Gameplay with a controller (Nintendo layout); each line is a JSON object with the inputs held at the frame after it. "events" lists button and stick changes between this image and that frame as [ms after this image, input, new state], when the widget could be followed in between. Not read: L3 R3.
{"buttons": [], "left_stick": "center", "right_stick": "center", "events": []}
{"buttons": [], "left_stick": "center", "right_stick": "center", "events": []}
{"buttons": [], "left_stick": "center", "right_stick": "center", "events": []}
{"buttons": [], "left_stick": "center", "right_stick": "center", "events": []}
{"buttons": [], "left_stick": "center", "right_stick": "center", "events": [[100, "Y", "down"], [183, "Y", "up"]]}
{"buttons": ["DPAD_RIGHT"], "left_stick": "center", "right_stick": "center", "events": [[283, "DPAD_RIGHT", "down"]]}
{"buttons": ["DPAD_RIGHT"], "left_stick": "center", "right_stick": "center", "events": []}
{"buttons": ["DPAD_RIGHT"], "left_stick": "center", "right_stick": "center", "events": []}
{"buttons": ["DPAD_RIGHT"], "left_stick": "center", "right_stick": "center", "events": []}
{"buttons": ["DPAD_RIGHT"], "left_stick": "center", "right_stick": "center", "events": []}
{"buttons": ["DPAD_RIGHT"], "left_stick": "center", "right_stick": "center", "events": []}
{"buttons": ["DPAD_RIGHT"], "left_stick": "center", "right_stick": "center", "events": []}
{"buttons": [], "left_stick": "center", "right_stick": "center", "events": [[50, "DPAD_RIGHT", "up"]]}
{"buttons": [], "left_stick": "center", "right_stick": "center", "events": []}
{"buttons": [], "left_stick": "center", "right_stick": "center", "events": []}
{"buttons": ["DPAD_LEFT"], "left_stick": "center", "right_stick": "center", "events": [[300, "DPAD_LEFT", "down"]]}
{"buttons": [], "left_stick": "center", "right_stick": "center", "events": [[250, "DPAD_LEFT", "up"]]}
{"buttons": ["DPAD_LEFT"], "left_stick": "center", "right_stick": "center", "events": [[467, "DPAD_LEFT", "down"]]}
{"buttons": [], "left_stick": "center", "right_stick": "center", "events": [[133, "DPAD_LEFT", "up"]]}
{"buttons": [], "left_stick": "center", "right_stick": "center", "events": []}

What is needed: Repeat the data above in full, word for word.

Task output:
Gameplay with a controller (Nintendo layout); each line is a JSON object with the inputs held at the frame after it. "events" lists button and stick changes between this image and that frame as [ms after this image, input, new state], when the widget could be followed in between. Not read: L3 R3.
{"buttons": [], "left_stick": "center", "right_stick": "center", "events": []}
{"buttons": [], "left_stick": "center", "right_stick": "center", "events": []}
{"buttons": [], "left_stick": "center", "right_stick": "center", "events": []}
{"buttons": [], "left_stick": "center", "right_stick": "center", "events": []}
{"buttons": [], "left_stick": "center", "right_stick": "center", "events": [[100, "Y", "down"], [183, "Y", "up"]]}
{"buttons": ["DPAD_RIGHT"], "left_stick": "center", "right_stick": "center", "events": [[283, "DPAD_RIGHT", "down"]]}
{"buttons": ["DPAD_RIGHT"], "left_stick": "center", "right_stick": "center", "events": []}
{"buttons": ["DPAD_RIGHT"], "left_stick": "center", "right_stick": "center", "events": []}
{"buttons": ["DPAD_RIGHT"], "left_stick": "center", "right_stick": "center", "events": []}
{"buttons": ["DPAD_RIGHT"], "left_stick": "center", "right_stick": "center", "events": []}
{"buttons": ["DPAD_RIGHT"], "left_stick": "center", "right_stick": "center", "events": []}
{"buttons": ["DPAD_RIGHT"], "left_stick": "center", "right_stick": "center", "events": []}
{"buttons": [], "left_stick": "center", "right_stick": "center", "events": [[50, "DPAD_RIGHT", "up"]]}
{"buttons": [], "left_stick": "center", "right_stick": "center", "events": []}
{"buttons": [], "left_stick": "center", "right_stick": "center", "events": []}
{"buttons": ["DPAD_LEFT"], "left_stick": "center", "right_stick": "center", "events": [[300, "DPAD_LEFT", "down"]]}
{"buttons": [], "left_stick": "center", "right_stick": "center", "events": [[250, "DPAD_LEFT", "up"]]}
{"buttons": ["DPAD_LEFT"], "left_stick": "center", "right_stick": "center", "events": [[467, "DPAD_LEFT", "down"]]}
{"buttons": [], "left_stick": "center", "right_stick": "center", "events": [[133, "DPAD_LEFT", "up"]]}
{"buttons": [], "left_stick": "center", "right_stick": "center", "events": []}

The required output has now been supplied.